» **TRY IT**
Your answer should be every line below that includes the word "left".

» **Named joint coordinates**

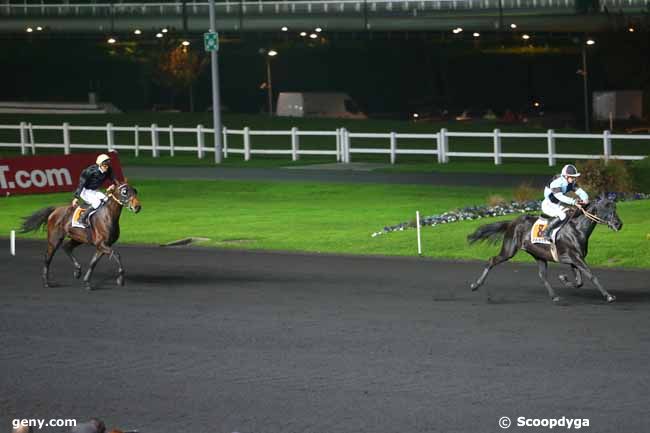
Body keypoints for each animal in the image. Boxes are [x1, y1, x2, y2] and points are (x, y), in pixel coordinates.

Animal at [466, 197, 624, 302]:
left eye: (615, 208)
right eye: (606, 208)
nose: (619, 224)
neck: (577, 229)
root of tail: (512, 222)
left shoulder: (574, 259)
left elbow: (579, 282)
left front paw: (563, 278)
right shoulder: (574, 258)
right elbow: (591, 276)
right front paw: (609, 296)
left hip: (538, 255)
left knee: (542, 276)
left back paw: (554, 296)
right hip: (509, 250)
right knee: (492, 260)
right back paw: (475, 285)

» **WRITTEN RESPONSE**
left eye: (615, 208)
left shoulder: (574, 259)
left elbow: (579, 282)
left front paw: (563, 278)
left hip: (538, 255)
left knee: (542, 276)
left back paw: (554, 296)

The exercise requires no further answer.